Assignment ▸ Please reproduce the text of every item below word for word, leaving the pictures out.

Stored records:
● ● ●

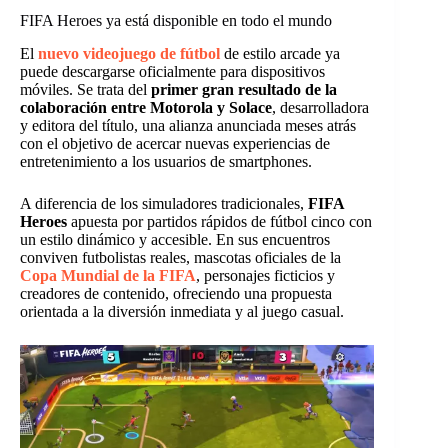
FIFA Heroes ya está disponible en todo el mundo
El
nuevo videojuego de fútbol
de estilo arcade ya
puede descargarse oficialmente para dispositivos
móviles. Se trata del
primer gran resultado de la
colaboración entre Motorola y Solace
, desarrolladora
y editora del título, una alianza anunciada meses atrás
con el objetivo de acercar nuevas experiencias de
entretenimiento a los usuarios de smartphones.
A diferencia de los simuladores tradicionales,
FIFA
Heroes
apuesta por partidos rápidos de fútbol cinco con
un estilo dinámico y accesible. En sus encuentros
conviven futbolistas reales, mascotas oficiales de la
Copa Mundial de la FIFA
, personajes ficticios y
creadores de contenido, ofreciendo una propuesta
orientada a la diversión inmediata y al juego casual.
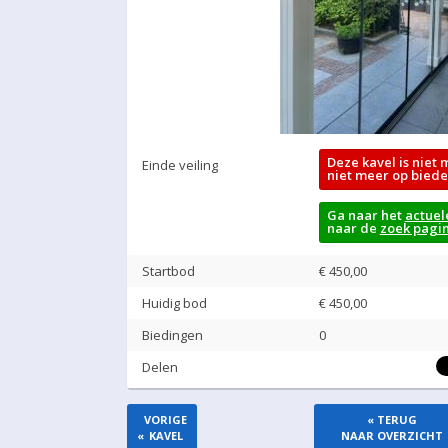
Deze kavel is niet 
Einde veiling
niet meer op biede
Ga naar het
actuel
naar de
zoek pagi
Startbod
€ 450,00
Huidig bod
€
450,00
Biedingen
0
Delen
VORIGE
« TERUG
«
KAVEL
NAAR OVERZICHT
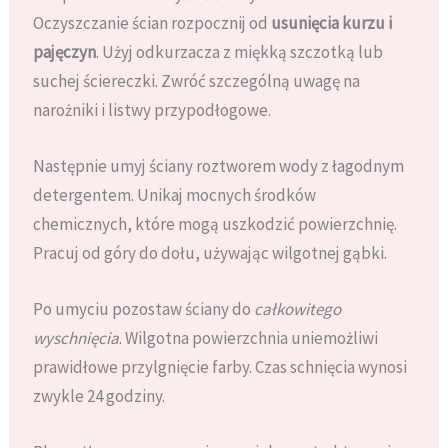
Oczyszczanie ścian rozpocznij od
usunięcia kurzu i
pajęczyn
. Użyj odkurzacza z miękką szczotką lub
suchej ściereczki. Zwróć szczególną uwagę na
narożniki i listwy przypodłogowe.
Następnie umyj ściany roztworem wody z łagodnym
detergentem. Unikaj mocnych środków
chemicznych, które mogą uszkodzić powierzchnię.
Pracuj od góry do dołu, używając wilgotnej gąbki.
Po umyciu pozostaw ściany do
całkowitego
wyschnięcia
. Wilgotna powierzchnia uniemożliwi
prawidłowe przylgnięcie farby. Czas schnięcia wynosi
zwykle 24 godziny.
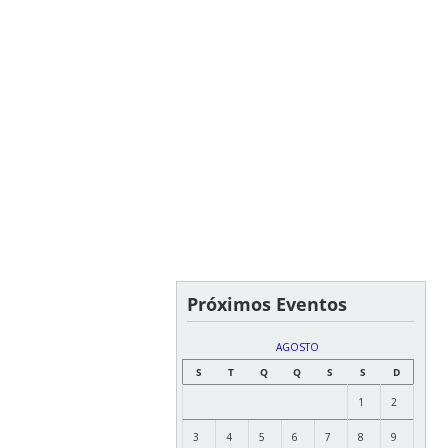
Próximos Eventos
AGOSTO
S
T
Q
Q
S
S
D
1
2
3
4
5
6
7
8
9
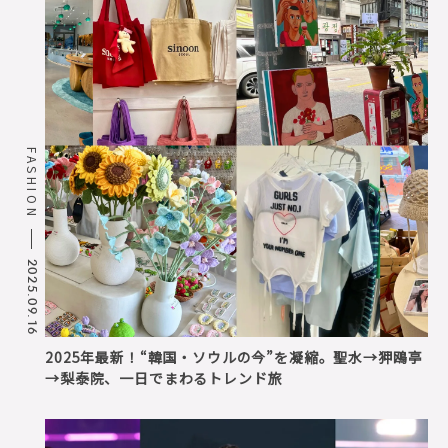
FASHION
2025.09.16
2025年最新！“韓国・ソウルの今”を凝縮。聖水→狎鴎亭
→梨泰院、一日でまわるトレンド旅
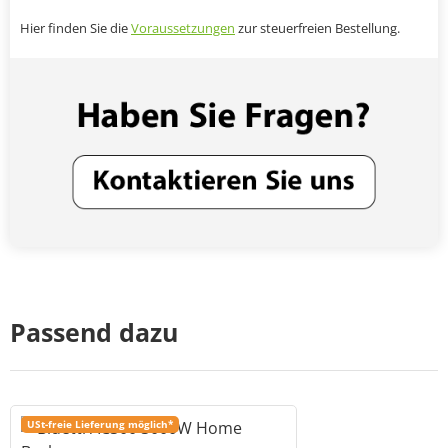
Hier finden Sie die
Voraussetzungen
zur steuerfreien Bestellung.
Passend dazu
USt-freie Lieferung möglich*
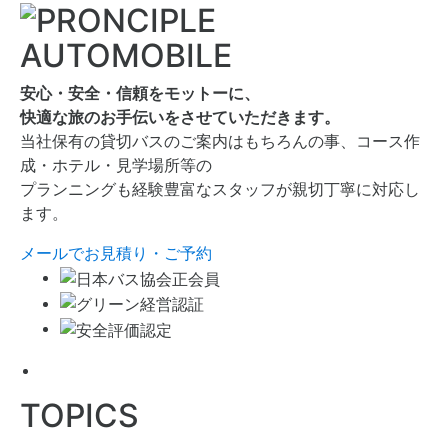
安心・安全・信頼をモットーに、
快適な旅のお手伝いをさせていただきます。
当社保有の貸切バスのご案内はもちろんの事、コース作
成・ホテル・見学場所等の
プランニングも経験豊富なスタッフが親切丁寧に対応し
ます。
メールでお見積り・ご予約
TOPICS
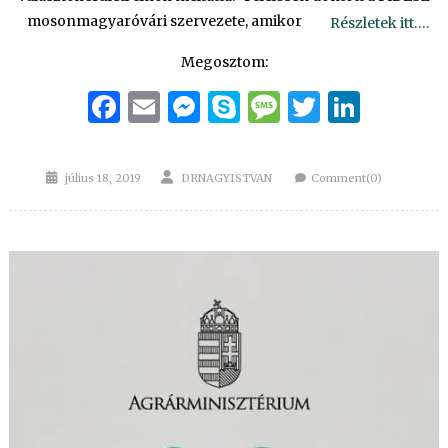
mosonmagyaróvári szervezete, amikor
Részletek itt….
Megosztom:
Facebook
Email
Messenger
Skype
Message
Twitter
Linke
Posted
Author
július 18, 2019
DRNAGYISTVAN
Comment(0)
on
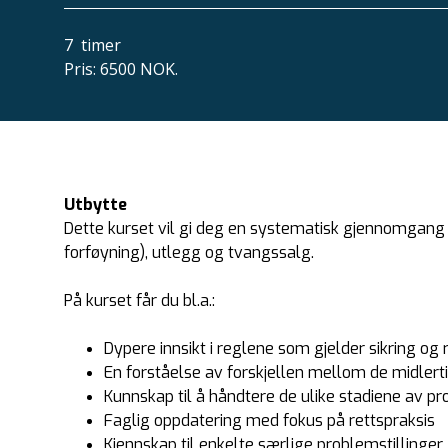
7
timer
Pris
:
6500 NOK.
Utbytte
Dette kurset vil gi deg en systematisk gjennomgang 
forføyning), utlegg og tvangssalg.
På kurset får du bl.a.:
Dypere innsikt i reglene som gjelder sikring og
En forståelse av forskjellen mellom de midler
Kunnskap til å håndtere de ulike stadiene av p
Faglig oppdatering med fokus på rettspraksis
Kjennskap til enkelte særlige problemstillinger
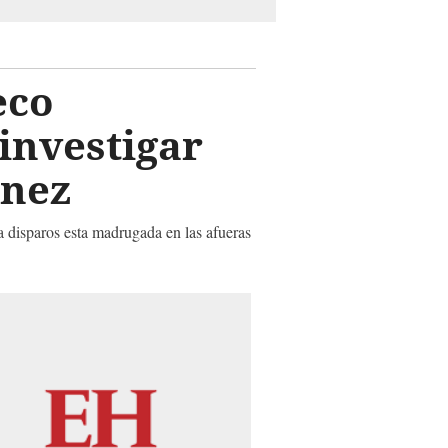
eco
investigar
únez
a disparos esta madrugada en las afueras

● ● ●

Solution for this exercise ▸
FIFA Heroes ya está disponible en todo el mundo
El
nuevo videojuego de fútbol
de estilo arcade ya
puede descargarse oficialmente para dispositivos
móviles. Se trata del
primer gran resultado de la
colaboración entre Motorola y Solace
, desarrolladora
y editora del título, una alianza anunciada meses atrás
con el objetivo de acercar nuevas experiencias de
entretenimiento a los usuarios de smartphones.
A diferencia de los simuladores tradicionales,
FIFA
Heroes
apuesta por partidos rápidos de fútbol cinco con
un estilo dinámico y accesible. En sus encuentros
conviven futbolistas reales, mascotas oficiales de la
Copa Mundial de la FIFA
, personajes ficticios y
creadores de contenido, ofreciendo una propuesta
orientada a la diversión inmediata y al juego casual.
Deze kavel is niet 
Einde veiling
niet meer op biede
Ga naar het
actuel
naar de
zoek pagi
Startbod
€ 450,00
Huidig bod
€
450,00
Biedingen
0
Delen
VORIGE
« TERUG
«
KAVEL
NAAR OVERZICHT
Oczyszczanie ścian rozpocznij od
usunięcia kurzu i
pajęczyn
. Użyj odkurzacza z miękką szczotką lub
suchej ściereczki. Zwróć szczególną uwagę na
narożniki i listwy przypodłogowe.
Następnie umyj ściany roztworem wody z łagodnym
detergentem. Unikaj mocnych środków
chemicznych, które mogą uszkodzić powierzchnię.
Pracuj od góry do dołu, używając wilgotnej gąbki.
Po umyciu pozostaw ściany do
całkowitego
wyschnięcia
. Wilgotna powierzchnia uniemożliwi
prawidłowe przylgnięcie farby. Czas schnięcia wynosi
zwykle 24 godziny.
Próximos Eventos
AGOSTO
S
T
Q
Q
S
S
D
1
2
3
4
5
6
7
8
9
FASHION
2025.09.16
2025年最新！“韓国・ソウルの今”を凝縮。聖水→狎鴎亭
→梨泰院、一日でまわるトレンド旅
Hier finden Sie die
Voraussetzungen
zur steuerfreien Bestellung.
Passend dazu
USt-freie Lieferung möglich*
安心・安全・信頼をモットーに、
快適な旅のお手伝いをさせていただきます。
当社保有の貸切バスのご案内はもちろんの事、コース作
成・ホテル・見学場所等の
プランニングも経験豊富なスタッフが親切丁寧に対応し
ます。
メールでお見積り・ご予約
TOPICS
mosonmagyaróvári szervezete, amikor
Részletek itt….
Megosztom:
Facebook
Email
Messenger
Skype
Message
Twitter
Linke
Posted
Author
július 18, 2019
DRNAGYISTVAN
Comment(0)
on
7
timer
Pris
:
6500 NOK.
Utbytte
Dette kurset vil gi deg en systematisk gjennomgang 
forføyning), utlegg og tvangssalg.
På kurset får du bl.a.:
Dypere innsikt i reglene som gjelder sikring og
En forståelse av forskjellen mellom de midler
Kunnskap til å håndtere de ulike stadiene av p
Faglig oppdatering med fokus på rettspraksis
Kjennskap til enkelte særlige problemstillinger
eco
investigar
únez
a disparos esta madrugada en las afueras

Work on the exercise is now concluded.